I'd feel a lot better if we could get key routing/transport people to
sign some contract in blood stating that the IPV6 address is guaranteed
to be invariant, and that any attempt to design boxes which muck with
the IPV6 address in transit is architecturally out of bounds.  That may
seem to you to be obviously true, but I 10 years ago we assumed the same
would be true for IPV4 addresses.


I'm not sure that this is possible - part of the characteristics of today's Internet is that its is flattening out. The concept of hierarchical connectivity with 'upstreams' and 'downstreams' is one which appears to have relied on a high marginal cost of communications services. Now as I understand the current deployment plan there are TLAs and sub TLAs, and an apparent hierarchical view of the world again.

Imagine, for a second, what the topology of the Internet would be if communications services were free. Now turn up the unit cost knob an little and do the same thought experiment.


Part of the issue we faced in the Big Internet discussions, and part of the issue we face now is the semantics of the address and the level to which these semantics are overloaded. Is an address an identification of identity? A key to absolute location? A key to relative location? An encoding of the local topology? My concern, and the reason why I'm chiming on Ted's signing blood proposal is that in looking at the structure of V6 addresses, at least the structure of the immediate deployment 1/4 or so of the addresses, we appear to have adopted an approach which is not far removed from the provider address hierarchy structure of V4 today. My lurking concern is that it is not working in the V4 routing system given the large percentage of table entries which are more specific advertisements of aggregate announcments (approx 40%) and it won't work for V6 either (using the term 'work' very loosely in terms of being able to route accurately, efficiently and with a clear scaling property).

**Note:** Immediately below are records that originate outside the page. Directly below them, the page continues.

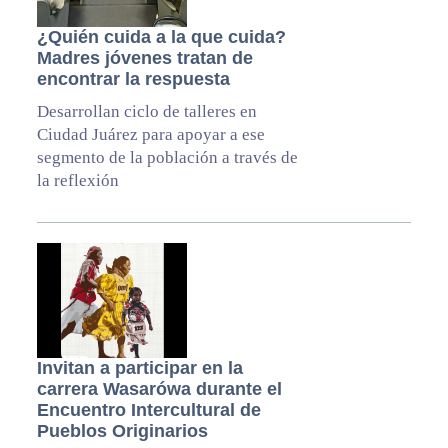
¿Quién cuida a la que cuida?
Madres jóvenes tratan de
encontrar la respuesta
Desarrollan ciclo de talleres en
Ciudad Juárez para apoyar a ese
segmento de la población a través de
la reflexión
Invitan a participar en la
carrera Wasarówa durante el
Encuentro Intercultural de
Pueblos Originarios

It appears that the intended address structure and deployment structure appear to be at variance, and when that happens the temptation to alter the address in flight to suit each local region's environment may well be overwhelming. So I'd prefer to keep my blood to myself, thanks as its a contract I suspect we'll break within the operations environment. (and no I don't think that this would be a clever move, and yes, we will regret it afterwards.)